- Directive
Give the records again in full, exactly as they appear, but without the pictures.

(Stored items from a collection)
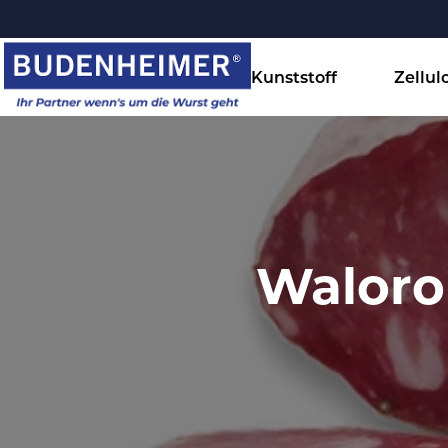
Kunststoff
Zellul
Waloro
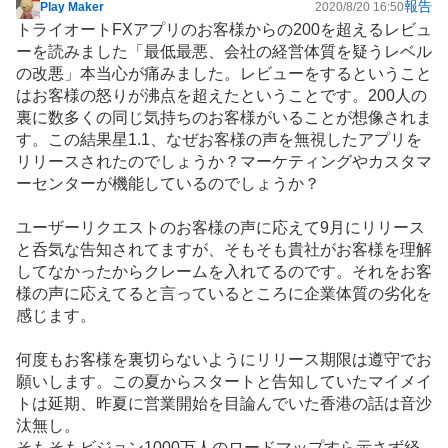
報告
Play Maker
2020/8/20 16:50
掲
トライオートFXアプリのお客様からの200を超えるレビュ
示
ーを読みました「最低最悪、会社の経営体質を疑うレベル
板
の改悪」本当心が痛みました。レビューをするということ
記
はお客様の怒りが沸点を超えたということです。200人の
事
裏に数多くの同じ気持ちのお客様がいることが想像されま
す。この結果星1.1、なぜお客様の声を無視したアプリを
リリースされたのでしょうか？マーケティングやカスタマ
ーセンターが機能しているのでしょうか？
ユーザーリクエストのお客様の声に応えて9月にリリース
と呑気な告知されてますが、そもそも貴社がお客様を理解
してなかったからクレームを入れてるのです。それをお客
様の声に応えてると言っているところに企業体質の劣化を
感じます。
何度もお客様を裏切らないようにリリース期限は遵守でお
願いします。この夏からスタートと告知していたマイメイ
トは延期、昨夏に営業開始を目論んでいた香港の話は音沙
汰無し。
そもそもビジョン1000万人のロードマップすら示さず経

- Reply
Kunststoff
Zellul
Waloro
報告
Play Maker
2020/8/20 16:50
掲
トライオートFXアプリのお客様からの200を超えるレビュ
示
ーを読みました「最低最悪、会社の経営体質を疑うレベル
板
の改悪」本当心が痛みました。レビューをするということ
記
はお客様の怒りが沸点を超えたということです。200人の
事
裏に数多くの同じ気持ちのお客様がいることが想像されま
す。この結果星1.1、なぜお客様の声を無視したアプリを
リリースされたのでしょうか？マーケティングやカスタマ
ーセンターが機能しているのでしょうか？
ユーザーリクエストのお客様の声に応えて9月にリリース
と呑気な告知されてますが、そもそも貴社がお客様を理解
してなかったからクレームを入れてるのです。それをお客
様の声に応えてると言っているところに企業体質の劣化を
感じます。
何度もお客様を裏切らないようにリリース期限は遵守でお
願いします。この夏からスタートと告知していたマイメイ
トは延期、昨夏に営業開始を目論んでいた香港の話は音沙
汰無し。
そもそもビジョン1000万人のロードマップすら示さず経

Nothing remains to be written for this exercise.